When looking for examples and counterexamples, it’s good to try to keep things as simple as possible. With that in mind we will try to find a counterexample when $\Omega$ is finite set with as few elements as possible and $\sigma(\mathcal{G})$ is equal to the powerset of $\Omega$. In this setting, a probability measure $\mathbb{P}: \sigma(\mathcal{G}) \rightarrow [0,1]$ can be defined by specifying the values $\mathbb{P}(\{\omega\})$ for each $\omega \in \Omega$.

We will now try to find a counterexample when $\Omega$ is as small as possible. Unfortunately we won’t be able find a counterexample when $\Omega$ only contains one or two elements. This is because we want to find $A,B \subseteq \Omega$ such that $A \cap B$ is not equal to $A,B$ or $\emptyset$.

Thus we will start out search with a three element set $\Omega = \{a,b,c\}$. Up to relabelling the elements of $\Omega$, the only interesting choice we have for $\mathcal{G}$ is $\{ \{a,b\} , \{b,c\} \}$. This has a chance of working since $\mathcal{G}$ is not closed under intersection. However any probability measure $\mathbb{P}$ on $\sigma(\mathcal{G}) = 2^{\{a,b,c\}}$ must satisfy the equations

1. $\mathbb{P}(\{a\})+\mathbb{P}(\{b\})+\mathbb{P}(\{c\}) = 1$,
2. $\mathbb{P}(\{a\})+\mathbb{P} (\{b\}) = \mathbb{P}(\{a,b\})$,
3. $\mathbb{P}(\{b\})+\mathbb{P}(\{c\}) = \mathbb{P}(\{b,c\})$.

Thus $\mathbb{P}(\{a\}) = 1- \mathbb{P}(\{b,c\})$, $\mathbb{P}(\{c\}) = 1-\mathbb{P}(\{a,b\})$ and $\mathbb{P}(\{b\})=\mathbb{P}(\{a,b\})+\mathbb{P}(\{b,c\})-1$. Thus $\mathbb{P}$ is determined by its values on $\{a,b\}$ and $\{b,c\}$.

However, a four element set $\{a,b,c,d\}$ is sufficient for our counter example! We can let $\mathcal{G} = \{\{a,b\},\{b,c\}\}$. Then $\sigma(\mathcal{G})=2^{\{a,b,c,d\}}$ and we can define $\mathbb{P} , \mathbb{P}' : \sigma (\mathcal{G}) \rightarrow [0,1]$ by

• $\mathbb{P}(\{a\}) = 0$, $\mathbb{P}(\{b\})=0.5$, $\mathbb{P}(\{c\})=0$ and $\mathbb{P}(\{d\})=0.5$.
• $\mathbb{P}'(\{a\})=0.5$, $\mathbb{P}(\{b\})=0$, $\mathbb{P}(\{c\})=0.5$ and $\mathbb{P}(\{d\})=0$.

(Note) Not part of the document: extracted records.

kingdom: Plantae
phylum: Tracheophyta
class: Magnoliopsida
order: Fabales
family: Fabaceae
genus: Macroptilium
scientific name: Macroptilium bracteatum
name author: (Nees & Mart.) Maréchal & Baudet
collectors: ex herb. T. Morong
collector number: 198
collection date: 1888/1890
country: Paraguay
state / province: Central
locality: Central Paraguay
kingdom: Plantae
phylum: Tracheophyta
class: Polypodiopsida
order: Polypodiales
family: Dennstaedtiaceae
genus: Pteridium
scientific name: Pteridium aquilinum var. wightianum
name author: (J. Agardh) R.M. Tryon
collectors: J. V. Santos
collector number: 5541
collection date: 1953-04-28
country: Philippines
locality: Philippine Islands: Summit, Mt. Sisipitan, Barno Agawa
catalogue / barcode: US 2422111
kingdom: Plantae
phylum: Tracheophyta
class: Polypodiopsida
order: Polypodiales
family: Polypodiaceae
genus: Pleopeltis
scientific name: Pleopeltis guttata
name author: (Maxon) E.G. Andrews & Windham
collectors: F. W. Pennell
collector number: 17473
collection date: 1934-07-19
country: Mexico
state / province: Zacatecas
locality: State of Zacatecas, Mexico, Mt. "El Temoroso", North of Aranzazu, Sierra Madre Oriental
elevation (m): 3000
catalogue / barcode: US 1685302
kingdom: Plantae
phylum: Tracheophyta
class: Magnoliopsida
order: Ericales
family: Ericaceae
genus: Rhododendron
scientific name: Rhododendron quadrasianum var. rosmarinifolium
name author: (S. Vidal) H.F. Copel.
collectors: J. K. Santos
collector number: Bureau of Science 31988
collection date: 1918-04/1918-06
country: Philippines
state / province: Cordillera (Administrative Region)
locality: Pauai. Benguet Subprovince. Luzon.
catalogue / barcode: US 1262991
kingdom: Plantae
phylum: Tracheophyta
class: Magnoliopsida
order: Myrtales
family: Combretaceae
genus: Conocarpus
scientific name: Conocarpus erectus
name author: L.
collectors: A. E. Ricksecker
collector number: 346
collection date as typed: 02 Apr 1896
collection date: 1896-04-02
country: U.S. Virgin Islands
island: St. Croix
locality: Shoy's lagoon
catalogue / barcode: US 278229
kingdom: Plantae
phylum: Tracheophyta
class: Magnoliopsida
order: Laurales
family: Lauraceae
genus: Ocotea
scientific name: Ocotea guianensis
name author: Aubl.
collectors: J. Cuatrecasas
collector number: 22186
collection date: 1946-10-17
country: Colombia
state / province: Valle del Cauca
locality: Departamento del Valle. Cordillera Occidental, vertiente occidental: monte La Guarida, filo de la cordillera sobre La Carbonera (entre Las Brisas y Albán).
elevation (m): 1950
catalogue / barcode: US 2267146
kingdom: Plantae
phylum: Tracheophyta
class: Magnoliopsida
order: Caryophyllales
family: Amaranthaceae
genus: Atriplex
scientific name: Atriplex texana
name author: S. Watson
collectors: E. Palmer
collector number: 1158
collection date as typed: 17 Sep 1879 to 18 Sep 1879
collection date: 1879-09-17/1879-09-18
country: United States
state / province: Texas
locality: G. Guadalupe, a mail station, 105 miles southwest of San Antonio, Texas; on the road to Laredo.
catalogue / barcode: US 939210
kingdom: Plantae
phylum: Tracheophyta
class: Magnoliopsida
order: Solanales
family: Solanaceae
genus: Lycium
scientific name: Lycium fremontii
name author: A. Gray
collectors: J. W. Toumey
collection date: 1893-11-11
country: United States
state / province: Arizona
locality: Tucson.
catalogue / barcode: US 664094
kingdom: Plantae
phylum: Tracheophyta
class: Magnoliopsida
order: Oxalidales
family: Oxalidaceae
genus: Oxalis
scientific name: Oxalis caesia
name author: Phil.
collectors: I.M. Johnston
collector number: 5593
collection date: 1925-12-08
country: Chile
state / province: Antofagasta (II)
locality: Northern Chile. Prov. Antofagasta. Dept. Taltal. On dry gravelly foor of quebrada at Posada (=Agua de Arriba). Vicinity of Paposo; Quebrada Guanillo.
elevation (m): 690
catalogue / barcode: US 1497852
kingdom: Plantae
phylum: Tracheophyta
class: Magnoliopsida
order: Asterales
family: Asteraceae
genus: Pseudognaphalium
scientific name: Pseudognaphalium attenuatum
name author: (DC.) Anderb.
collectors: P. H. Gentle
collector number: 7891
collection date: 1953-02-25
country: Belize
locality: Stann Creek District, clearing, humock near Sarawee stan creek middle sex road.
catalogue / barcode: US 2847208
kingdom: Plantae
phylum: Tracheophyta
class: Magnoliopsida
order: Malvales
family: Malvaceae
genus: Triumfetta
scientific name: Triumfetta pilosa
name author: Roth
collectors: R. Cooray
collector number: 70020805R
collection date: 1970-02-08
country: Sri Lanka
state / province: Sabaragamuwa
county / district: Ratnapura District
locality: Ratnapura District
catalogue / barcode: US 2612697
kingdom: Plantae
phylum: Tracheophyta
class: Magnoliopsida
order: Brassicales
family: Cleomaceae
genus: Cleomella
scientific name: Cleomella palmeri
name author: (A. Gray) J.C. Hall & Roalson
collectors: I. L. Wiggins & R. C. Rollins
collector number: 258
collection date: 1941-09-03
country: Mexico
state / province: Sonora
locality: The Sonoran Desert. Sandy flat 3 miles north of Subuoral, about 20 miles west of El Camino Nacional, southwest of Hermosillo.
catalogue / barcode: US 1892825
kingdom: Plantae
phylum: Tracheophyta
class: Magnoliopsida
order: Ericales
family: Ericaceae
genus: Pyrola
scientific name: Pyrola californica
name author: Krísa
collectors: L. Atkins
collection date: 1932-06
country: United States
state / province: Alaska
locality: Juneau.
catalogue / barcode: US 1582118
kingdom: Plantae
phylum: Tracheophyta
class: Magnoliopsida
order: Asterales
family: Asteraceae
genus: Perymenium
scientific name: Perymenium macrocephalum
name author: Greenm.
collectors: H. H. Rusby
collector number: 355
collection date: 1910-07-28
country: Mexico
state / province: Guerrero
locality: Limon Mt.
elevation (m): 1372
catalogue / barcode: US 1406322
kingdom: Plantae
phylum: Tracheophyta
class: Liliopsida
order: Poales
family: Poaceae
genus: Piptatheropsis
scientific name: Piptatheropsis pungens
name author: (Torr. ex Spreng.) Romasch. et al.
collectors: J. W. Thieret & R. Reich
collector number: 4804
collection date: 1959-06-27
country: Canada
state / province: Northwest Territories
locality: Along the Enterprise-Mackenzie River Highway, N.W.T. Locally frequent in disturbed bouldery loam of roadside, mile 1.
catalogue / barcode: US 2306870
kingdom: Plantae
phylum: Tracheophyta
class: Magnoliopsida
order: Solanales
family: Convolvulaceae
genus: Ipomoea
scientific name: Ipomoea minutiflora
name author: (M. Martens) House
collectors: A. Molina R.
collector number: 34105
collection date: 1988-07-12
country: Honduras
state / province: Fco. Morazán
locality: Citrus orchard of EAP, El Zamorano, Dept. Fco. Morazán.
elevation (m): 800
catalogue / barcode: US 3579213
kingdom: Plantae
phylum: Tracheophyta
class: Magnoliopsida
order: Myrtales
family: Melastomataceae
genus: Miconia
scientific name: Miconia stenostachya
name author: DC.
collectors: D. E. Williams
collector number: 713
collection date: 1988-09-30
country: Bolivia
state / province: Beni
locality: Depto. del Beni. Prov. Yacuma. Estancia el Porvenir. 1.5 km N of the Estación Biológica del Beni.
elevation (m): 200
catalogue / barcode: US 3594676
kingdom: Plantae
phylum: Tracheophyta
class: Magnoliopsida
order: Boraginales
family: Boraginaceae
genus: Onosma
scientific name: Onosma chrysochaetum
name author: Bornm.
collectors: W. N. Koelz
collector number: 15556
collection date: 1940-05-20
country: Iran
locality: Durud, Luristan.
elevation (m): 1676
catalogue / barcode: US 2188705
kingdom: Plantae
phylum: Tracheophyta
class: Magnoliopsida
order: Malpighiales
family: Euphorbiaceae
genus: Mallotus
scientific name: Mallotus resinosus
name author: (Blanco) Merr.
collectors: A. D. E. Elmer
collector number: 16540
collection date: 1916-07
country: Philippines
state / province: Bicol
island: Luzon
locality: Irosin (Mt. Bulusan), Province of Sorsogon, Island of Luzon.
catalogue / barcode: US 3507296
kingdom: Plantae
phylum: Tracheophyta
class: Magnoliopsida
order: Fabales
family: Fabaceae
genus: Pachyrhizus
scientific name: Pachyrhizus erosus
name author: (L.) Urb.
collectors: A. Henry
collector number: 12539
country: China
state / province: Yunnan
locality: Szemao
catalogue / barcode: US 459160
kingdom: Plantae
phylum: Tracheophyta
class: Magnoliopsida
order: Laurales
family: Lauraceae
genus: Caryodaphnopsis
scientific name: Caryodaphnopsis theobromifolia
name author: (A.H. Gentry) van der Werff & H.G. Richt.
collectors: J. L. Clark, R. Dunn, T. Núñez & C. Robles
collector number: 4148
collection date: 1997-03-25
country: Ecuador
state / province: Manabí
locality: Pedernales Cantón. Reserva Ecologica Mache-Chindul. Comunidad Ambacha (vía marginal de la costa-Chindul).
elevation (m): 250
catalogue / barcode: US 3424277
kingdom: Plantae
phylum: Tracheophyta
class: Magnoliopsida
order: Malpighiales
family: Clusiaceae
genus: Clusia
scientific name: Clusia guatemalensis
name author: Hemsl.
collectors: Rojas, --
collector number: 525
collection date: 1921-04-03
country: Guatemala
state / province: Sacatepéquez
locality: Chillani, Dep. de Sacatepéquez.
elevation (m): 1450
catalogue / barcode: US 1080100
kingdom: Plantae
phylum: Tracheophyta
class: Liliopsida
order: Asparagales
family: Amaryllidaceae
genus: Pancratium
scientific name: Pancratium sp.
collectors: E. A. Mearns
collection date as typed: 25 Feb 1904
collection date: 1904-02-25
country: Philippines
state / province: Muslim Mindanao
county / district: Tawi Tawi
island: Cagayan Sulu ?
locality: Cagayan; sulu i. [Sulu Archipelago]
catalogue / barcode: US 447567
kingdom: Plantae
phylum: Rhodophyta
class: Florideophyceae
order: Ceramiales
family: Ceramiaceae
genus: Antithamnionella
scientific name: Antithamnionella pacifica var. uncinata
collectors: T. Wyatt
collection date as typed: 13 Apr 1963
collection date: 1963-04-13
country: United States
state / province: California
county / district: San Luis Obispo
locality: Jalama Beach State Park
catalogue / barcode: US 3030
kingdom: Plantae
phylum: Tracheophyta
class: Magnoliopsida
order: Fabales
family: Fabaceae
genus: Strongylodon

Clearly $\mathbb{P} \neq \mathbb{P}'$ however $\mathbb{P}(\{a,b\})=\mathbb{P}'(\{a,b\})=0.5$ and $\mathbb{P}(\{b,c\})=\mathbb{P}'(\{b,c\})=0.5$. Thus we have our counterexample! In general for any $\lambda \in [0,1)$ we can define the probability measure $\mathbb{P}_\lambda = \lambda\mathbb{P}+(1-\lambda)\mathbb{P}'$. The measure $\mathbb{P}_\lambda$ is not equal to $\mathbb{P}$ but agrees with $\mathbb{P}$ on $\mathcal{G}$. In general, if we have two probability measures that agree on $\mathcal{G}$ but not on $\sigma(\mathcal{G})$ then we can produce uncountably many such measures by taking convex combinations as done above.